**EXCERPTED RECORDS**
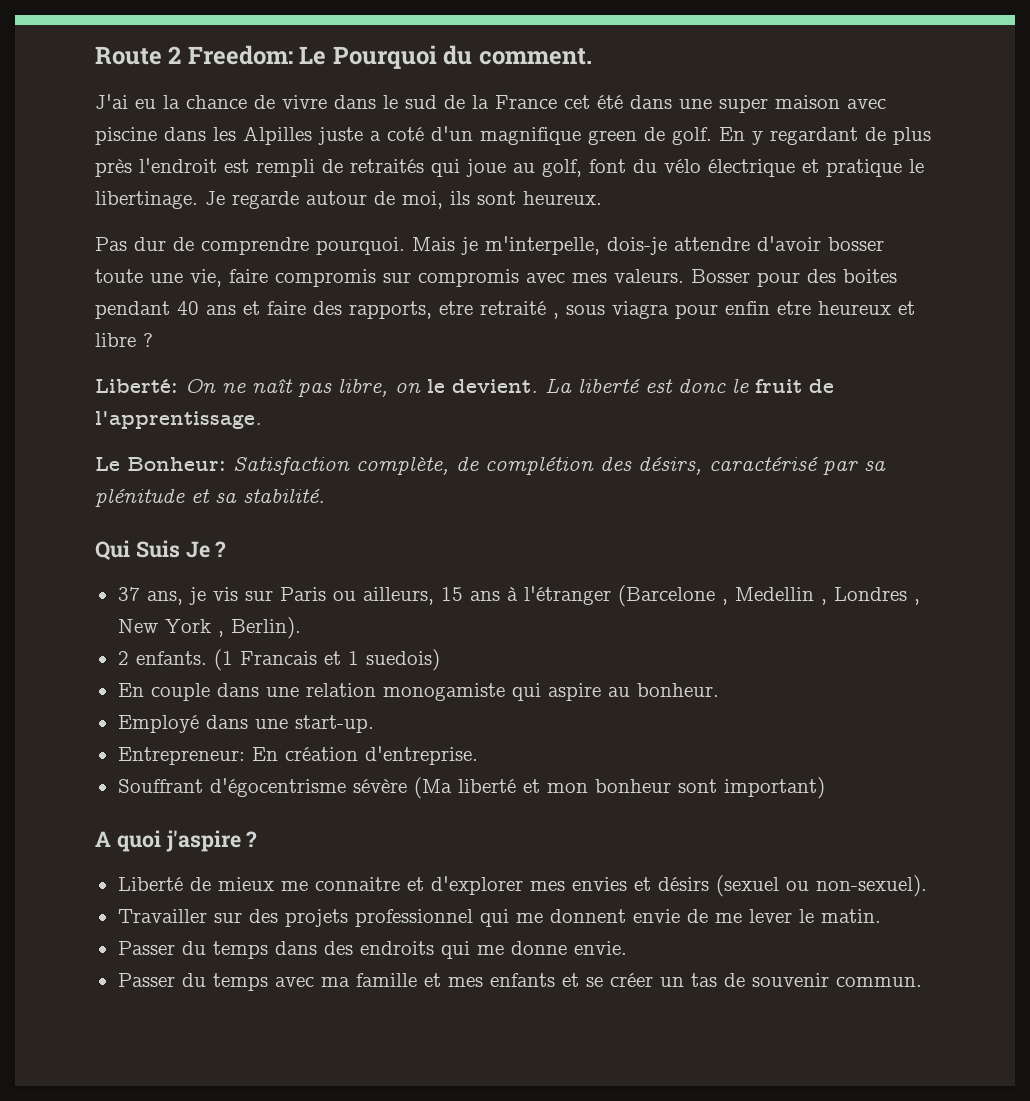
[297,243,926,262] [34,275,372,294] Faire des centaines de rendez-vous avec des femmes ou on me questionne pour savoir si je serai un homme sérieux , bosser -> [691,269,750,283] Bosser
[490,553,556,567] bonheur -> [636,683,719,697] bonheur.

* * *

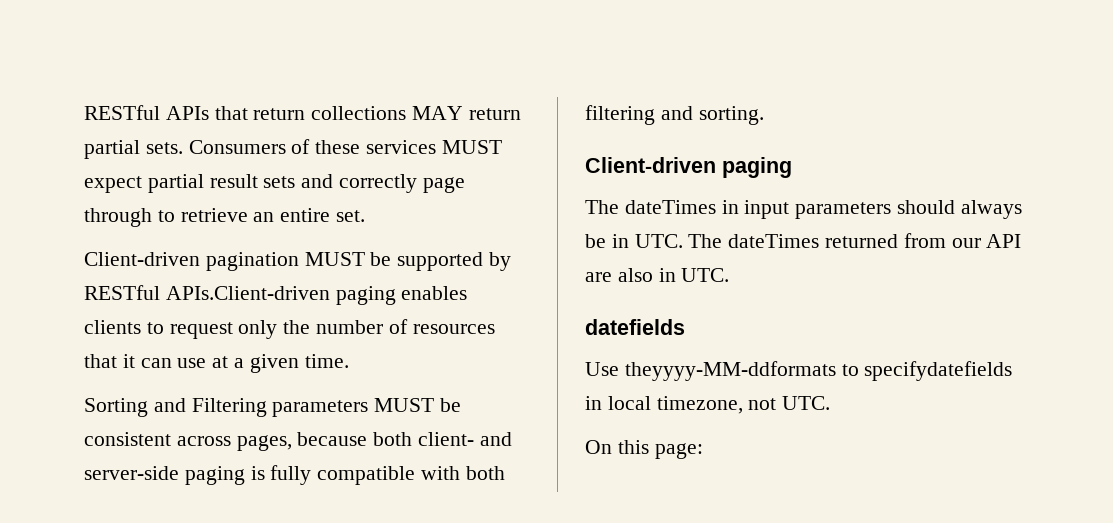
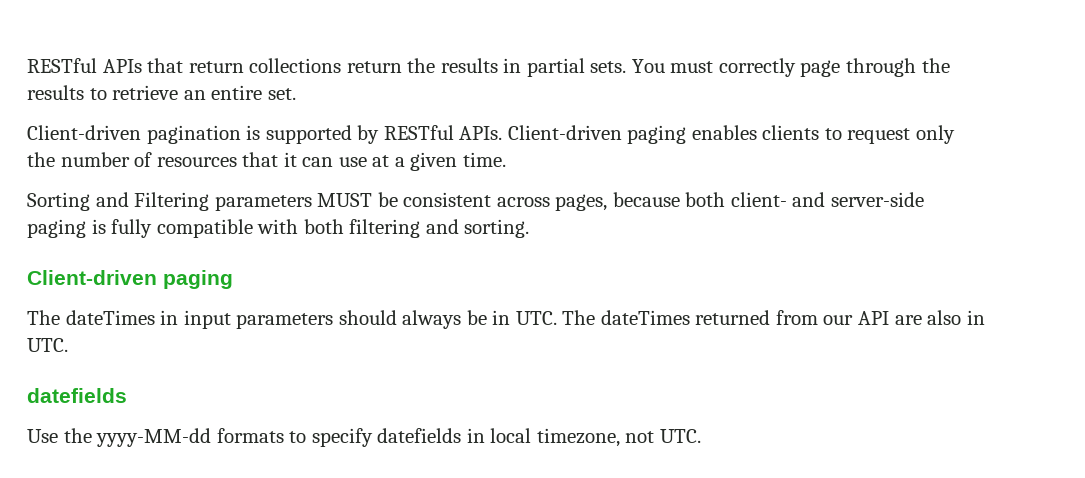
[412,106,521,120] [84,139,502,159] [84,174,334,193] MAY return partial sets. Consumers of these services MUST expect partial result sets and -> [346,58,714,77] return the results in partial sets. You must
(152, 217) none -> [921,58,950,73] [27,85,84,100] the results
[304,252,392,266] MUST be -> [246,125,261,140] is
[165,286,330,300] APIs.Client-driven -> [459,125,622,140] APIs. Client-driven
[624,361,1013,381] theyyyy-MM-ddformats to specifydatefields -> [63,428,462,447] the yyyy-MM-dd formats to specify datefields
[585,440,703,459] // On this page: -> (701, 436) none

--

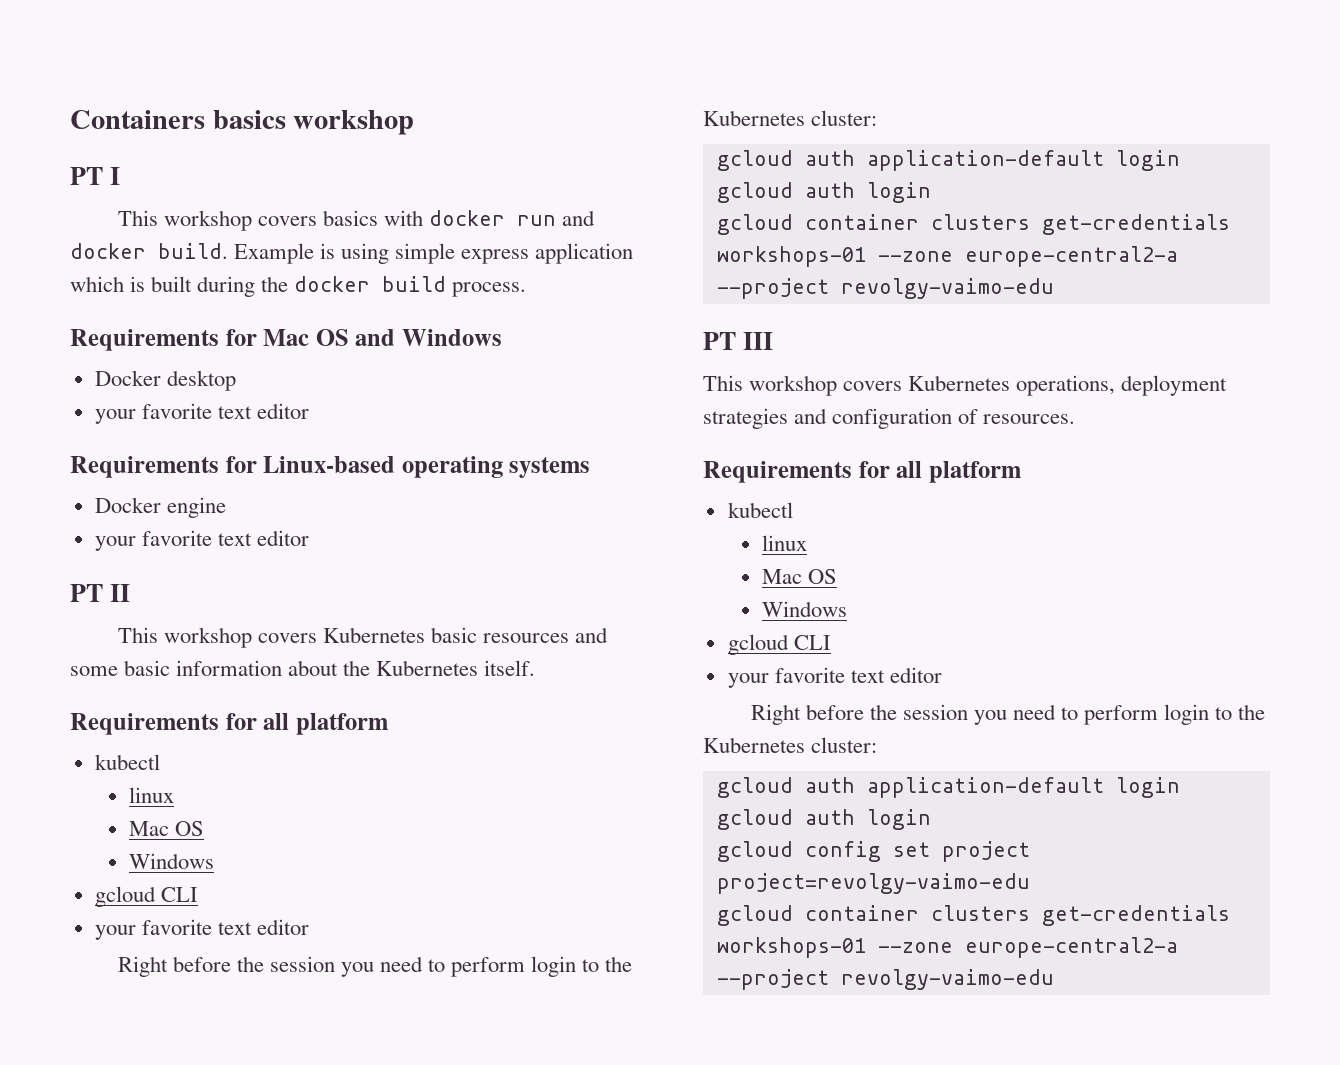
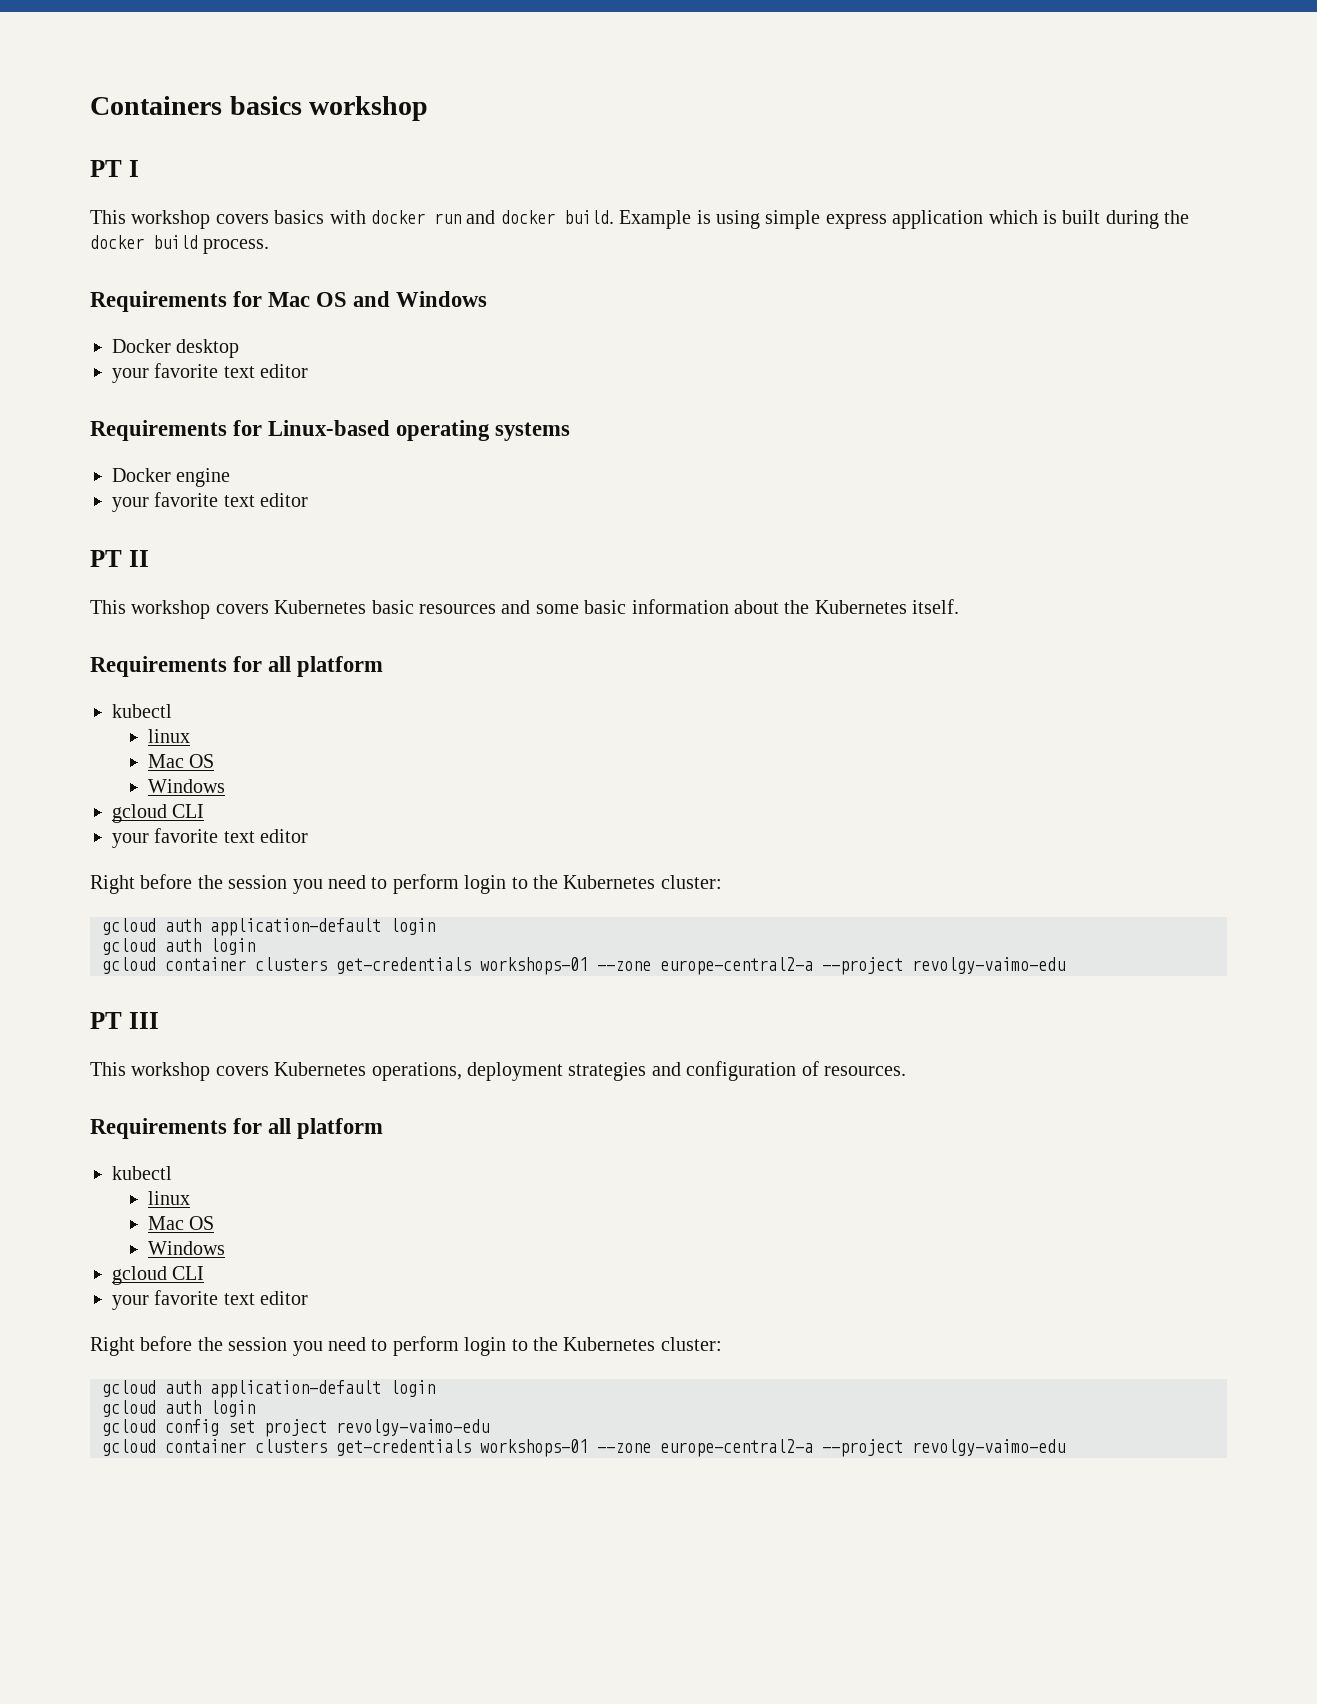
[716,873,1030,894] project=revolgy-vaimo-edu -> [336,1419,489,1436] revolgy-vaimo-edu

**REQUIREMENT**
Search the data for the word "results" and report how many lines include it, with the number alone.

**RESULT OF THIS EXERCISE**
2